To use a module, run modules load <module name>, enter any prerequisite information such as domain name or CIDR IP address ranges and type run. Once the module is loaded, you can type info to see what information is required. This works great if you only need to run one or two modules. The real power of using Recon-NG comes in when you script out the commands. We typically like to start a script with the following commands.

#Logs all Recon-NG Output
spool start <absolute_filepath>/recon-ng.log
#Creates a workspace to store results separate from other workspaces
workspaces create <target_name>
workspaces load <target_name>
#Sets a timeout for requests, sets DNS server to Google, and sets user agent to whatever you choose
options set TIMEOUT 30
options set NAMESERVER 8.8.8.8
options set USER-AGENT <user-agent>
#Insert domains for the target with the domain name on the line after the command and a blank line after the domain name.
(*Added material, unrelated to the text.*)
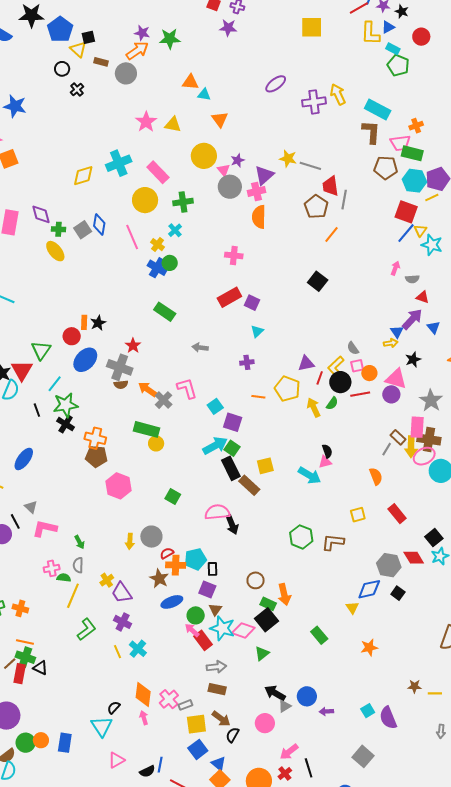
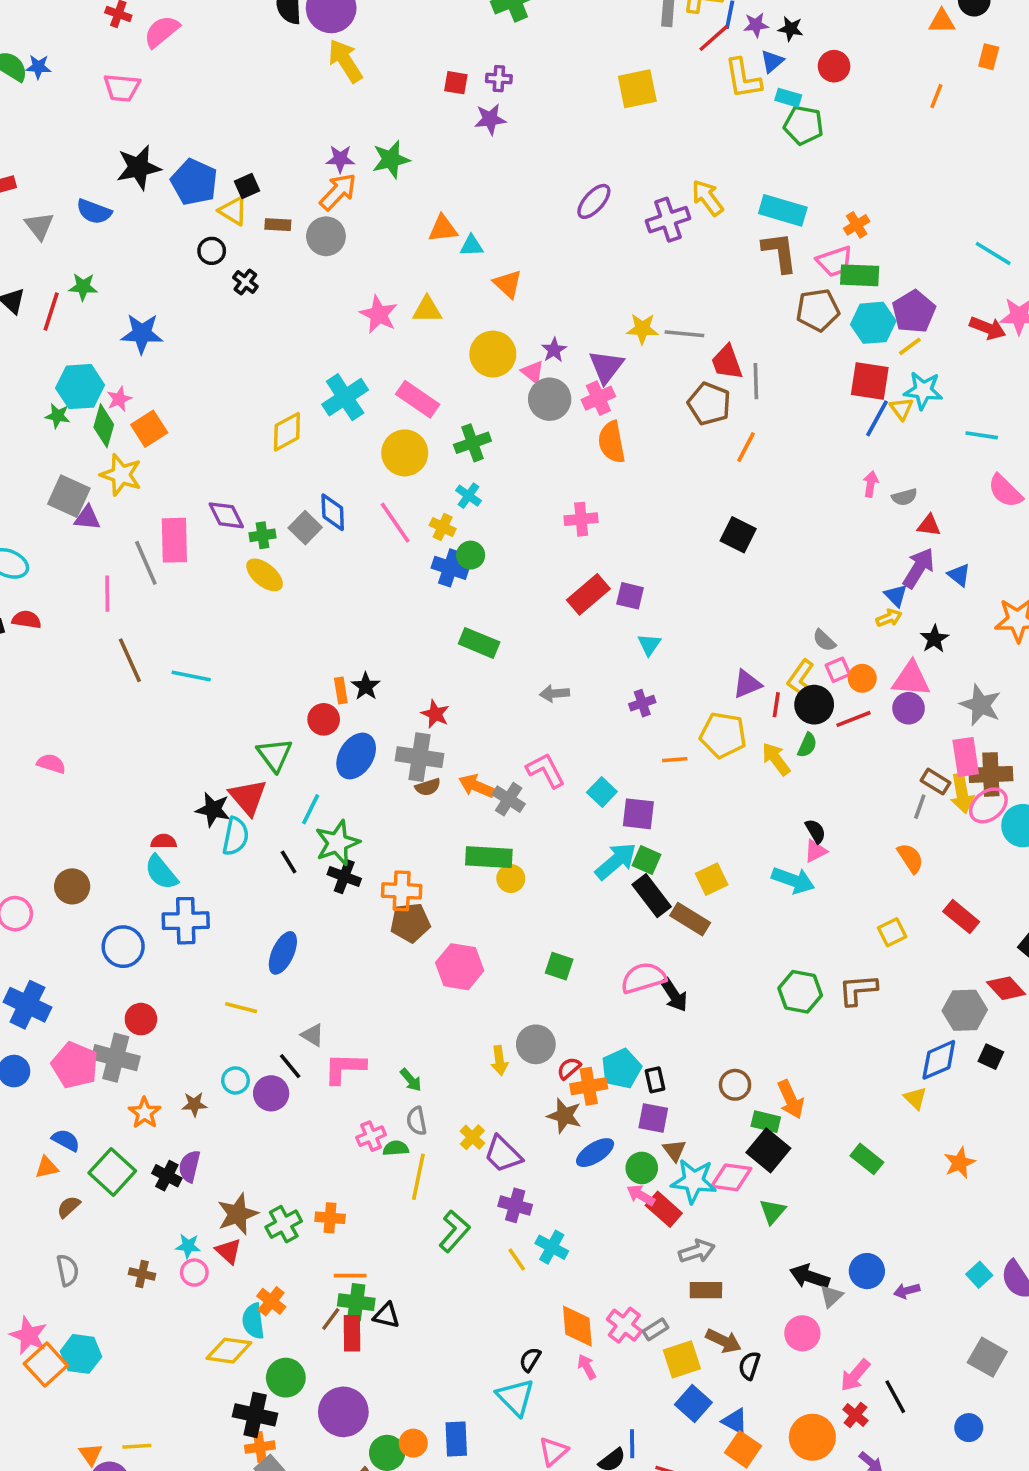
cyan star: (432, 245) -> (923, 390), moved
This can be repeated for each domain name you have.
db insert domains
<domain name>
<intentionally blank line>
#Insert full company name with a blank line after the name
db insert companies
<company name>
<intentionally blank line>
#Insert netblocks one per line
db insert netblocks
<netblock CIDR IP range>
<intentionally blank line>

Once all of those options are set, its just a matter of putting in a line for each module that you want to run as modules load <module name> followed by run on the next line. Each module will need to be listed on a separate line. Also, the modules will need to be listed in the order they should be executed. For example, you’ll need to do subdomain enumeration before trying to pull information about the hosts with Shodan or gathering email addresses before attempting to verify them. The final section of the script we like to add is reporting. You can get a summary of all the OSINT gathered by having the following line at the end of your script.

#Loads the Excel spreadsheet export module and creates a report at the file path given.
modules load reporting/xlsx
options set FILENAME <absolute_filepath>/recon-results.xlsx
run

Conclusion

Today, we covered three great tools for performing OSINT. While there is a lot of overlap in the results they will provide, each tool covers additional ground from the others giving a more complete picture. In the next and final installment of this series, we will cover some recon methods that interact with the target while masking the source of the scan as well as unintended information disclosures that can help with password spraying and social engineering attempts.